Os soldados de Zahra Sabri assumem o presente ao debruçar-se sobre um tabuleiro para moldar barro e construir figuras que tanto podem tomar a forma de pássaros como de uma bailarina. Trocam os gestos brutais pela poesia da terra. “A guerra é feita em nome de negar o passado ou ganhar um futuro, ao passo que Khayam nos diz que devemos viver no presente”, contextualiza. Count to One foca-se no “milagre do nascimento”, no agora absoluto. À destruição cega da guerra, Zahra contrapõe pequenas e frágeis esculturas. Barro a tapar os canos das armas.

Três irmãs à espera

Tal como Husam, também a israelita Yael Rasooly (em parceria com Yaara Goldring) parte da história familiar para enformar The House by the Lake, sexta e sábado no FIMFA. Neta de um sobrevivente de Auschwitz, Yael recorda-se desde criança “do peso deste facto, sobretudo em tudo aquilo que não era dito”. “O sentimento de uma horrível e incontável verdade levou-me, ainda muito nova, a ler uma série de livros sobre o tema, assim como a ver filmes que me ficaram gravados na memória.” Mais tarde, a visita em adolescente aos guetos e aos campos de concentração na Polónia impressiou-a de tal maneira que durante quase dez anos nem conseguiu pegar em nada que se relacionasse com o Holocausto.

The House by the Lake é um espectáculo de pacificação com toda essa experiência passada. Após uma fase de documentação e de entrevistas a outros sobreviventes desse período negro da História do século XX, Yael e Yaara detiveram-se no quão importante terá sido para uma criança ter um objecto que ajudasse a suportar a realidade. “Um cobertor ou uma boneca podiam representar toda a existência de uma vida, de um lar, de uma família. Um consolo numa situação de solidão extrema, de medo, um escape mental da fome e da dor. E o poder da imaginação e da criatividade até nos recantos mais sombrios.”

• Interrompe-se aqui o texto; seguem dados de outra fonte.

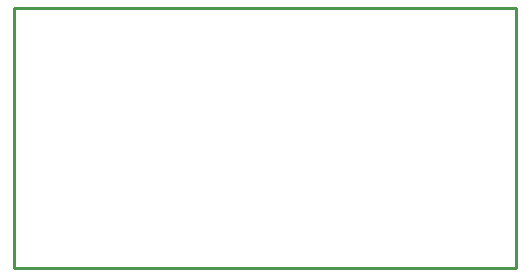
<source format=gko>
G04*
G04 #@! TF.GenerationSoftware,Altium Limited,Altium Designer,19.1.8 (144)*
G04*
G04 Layer_Color=16711935*
%FSLAX44Y44*%
%MOMM*%
G71*
G01*
G75*
%ADD10C,0.2540*%
D10*
X0Y0D02*
X425000D01*
Y220000D01*
X0D02*
X425000D01*
X0Y0D02*
Y220000D01*
M02*

</source>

Com este contexto em mente, as duas artistas trabalharam na construção de três bonecas, três irmãs que estão escondidas à espera que a mãe regresse, e encheram-nas de “sonhos, humor, jogos, ciúmes e competição por afecto e atenção”. Nesta casa, junto a um lago, a normalidade – tão perto de descambar em insanidade – mantém-se tocando Schubert, aprendendo gramática francesa ou dançando ballet. Peça de uma óbvia dureza, lida com esta manutenção da normalidade como acto tão desesperado quanto essencial à sobrevivência.

The House by the Lake vê-se também como um lamento pela infância destruída das crianças que, em situações de guerra, escapam à morte. E recorda que, mesmo terminada a guerra no seu sentido mais literal, uma outra se inicia nos sobreviventes: a guerra contra o trauma, para fazer florescer uma vida por entre os sinais da devastação. Embora as marcas nunca desapareçam, como sugere Husam quando cozinha a tradicional makloba e convida oito espectadores para replicar os almoços familiares de fim-de-semana. Eram sempre nove à mesa.